Sounds awesome right? Then again in the wrong hands the above plot could go horribly disaster zone coughcoughdeankoontzcoughcough wrong. Right now Dean Koontz is tearing out his hair plugs and stomping his feet. Calm the bleep down Dean! I read and actually thought Funhouse was a hoot. And your literary biography is great. I just don’t think your take on the basic The Zombie Autopsies plot would be very good. And don’t go strutting around too cocky Mr King, Cell wasn’t very good either. Many an eyeroll betwixt the first and final pages.

Part of what makes The Zombie Autopsies so good is that Steven C. Schlozman is a doctor. A doctor that has the rare of gift of making the tricky science bits seem so basic and easy that even my stuffed dragon baby Bob could understand them. (Bob: “I smart! I not dumb! I real!”) And like Michael Crichton, Schlozman has the knack of making you believe as you sit on your couch “yeah I can totally see this being true and going down”.

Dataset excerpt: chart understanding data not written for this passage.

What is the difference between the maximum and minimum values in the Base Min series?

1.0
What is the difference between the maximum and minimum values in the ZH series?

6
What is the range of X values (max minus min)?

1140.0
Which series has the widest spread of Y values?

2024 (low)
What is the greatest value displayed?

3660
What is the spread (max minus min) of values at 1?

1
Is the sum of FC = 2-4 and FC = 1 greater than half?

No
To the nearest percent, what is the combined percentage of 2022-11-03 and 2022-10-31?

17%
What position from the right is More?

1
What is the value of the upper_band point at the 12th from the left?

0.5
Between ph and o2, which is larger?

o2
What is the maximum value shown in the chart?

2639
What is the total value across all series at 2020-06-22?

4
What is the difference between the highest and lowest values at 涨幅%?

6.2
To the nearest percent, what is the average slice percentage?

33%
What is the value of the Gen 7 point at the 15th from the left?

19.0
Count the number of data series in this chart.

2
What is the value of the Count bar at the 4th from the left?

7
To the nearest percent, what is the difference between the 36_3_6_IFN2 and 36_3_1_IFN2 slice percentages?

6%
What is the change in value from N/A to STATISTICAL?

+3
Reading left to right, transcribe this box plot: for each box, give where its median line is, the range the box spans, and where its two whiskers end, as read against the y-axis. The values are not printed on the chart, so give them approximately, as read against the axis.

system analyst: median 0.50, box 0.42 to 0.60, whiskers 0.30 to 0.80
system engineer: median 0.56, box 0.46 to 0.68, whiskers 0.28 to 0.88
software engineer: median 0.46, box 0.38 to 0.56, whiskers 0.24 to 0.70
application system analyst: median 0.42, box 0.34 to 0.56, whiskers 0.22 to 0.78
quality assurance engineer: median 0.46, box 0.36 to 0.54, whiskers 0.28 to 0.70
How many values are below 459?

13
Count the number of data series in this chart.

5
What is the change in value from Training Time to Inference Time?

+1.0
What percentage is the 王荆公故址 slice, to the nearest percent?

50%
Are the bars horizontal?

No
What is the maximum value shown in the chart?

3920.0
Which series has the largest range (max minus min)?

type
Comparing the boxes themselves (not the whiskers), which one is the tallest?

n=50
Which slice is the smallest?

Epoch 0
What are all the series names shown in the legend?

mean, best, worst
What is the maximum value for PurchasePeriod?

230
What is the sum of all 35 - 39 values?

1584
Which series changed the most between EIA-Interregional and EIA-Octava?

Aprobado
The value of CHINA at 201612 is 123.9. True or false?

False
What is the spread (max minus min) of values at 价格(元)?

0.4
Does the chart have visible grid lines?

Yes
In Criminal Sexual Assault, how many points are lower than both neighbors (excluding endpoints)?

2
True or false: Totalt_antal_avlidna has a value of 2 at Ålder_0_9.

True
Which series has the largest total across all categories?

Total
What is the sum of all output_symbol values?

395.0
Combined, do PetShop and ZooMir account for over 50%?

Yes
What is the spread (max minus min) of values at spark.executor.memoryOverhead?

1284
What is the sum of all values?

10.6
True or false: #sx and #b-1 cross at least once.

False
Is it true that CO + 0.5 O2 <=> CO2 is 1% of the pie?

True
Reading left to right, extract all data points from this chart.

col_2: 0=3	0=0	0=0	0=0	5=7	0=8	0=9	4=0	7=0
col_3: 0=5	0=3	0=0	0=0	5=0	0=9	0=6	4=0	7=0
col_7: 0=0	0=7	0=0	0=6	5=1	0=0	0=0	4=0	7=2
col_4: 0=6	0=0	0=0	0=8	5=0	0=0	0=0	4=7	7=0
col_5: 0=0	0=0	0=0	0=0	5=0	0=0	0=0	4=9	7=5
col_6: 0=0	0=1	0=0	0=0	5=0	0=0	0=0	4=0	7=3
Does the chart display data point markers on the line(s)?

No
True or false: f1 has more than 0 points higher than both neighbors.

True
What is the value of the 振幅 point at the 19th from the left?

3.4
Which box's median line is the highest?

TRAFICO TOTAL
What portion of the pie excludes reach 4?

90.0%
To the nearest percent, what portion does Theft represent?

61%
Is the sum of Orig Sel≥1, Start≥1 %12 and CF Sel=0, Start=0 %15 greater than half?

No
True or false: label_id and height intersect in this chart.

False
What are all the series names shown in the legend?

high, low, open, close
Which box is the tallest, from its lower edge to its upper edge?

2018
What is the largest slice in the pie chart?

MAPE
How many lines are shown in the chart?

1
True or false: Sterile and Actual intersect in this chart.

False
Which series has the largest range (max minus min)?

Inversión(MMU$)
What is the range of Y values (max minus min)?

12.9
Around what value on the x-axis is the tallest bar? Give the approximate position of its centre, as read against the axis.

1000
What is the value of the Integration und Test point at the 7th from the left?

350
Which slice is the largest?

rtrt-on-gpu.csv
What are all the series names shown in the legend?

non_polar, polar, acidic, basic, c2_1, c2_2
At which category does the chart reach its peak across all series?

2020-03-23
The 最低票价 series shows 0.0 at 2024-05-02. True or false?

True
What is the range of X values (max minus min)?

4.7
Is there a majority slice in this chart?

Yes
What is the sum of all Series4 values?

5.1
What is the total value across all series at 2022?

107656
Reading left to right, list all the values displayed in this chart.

If I had to break down The Zombie Autopsies for a Hollywood pitch it would be “okay imagine Max Brooks’ Zombie Survival Guide had a baby with Michael Crichton and Margaret Atwood’s Haidmaid’s Tale now where’s my $30 million?”

So if Shaun of the Dead and The Zombie Survival Guide are in your favorites, scamper down to the library or Barnes & Noble and splash out the $20 for The Zombie Autopsies. Me? I’m off to fill my weekly intralibrary loan request with all zombie things starting with World War Z!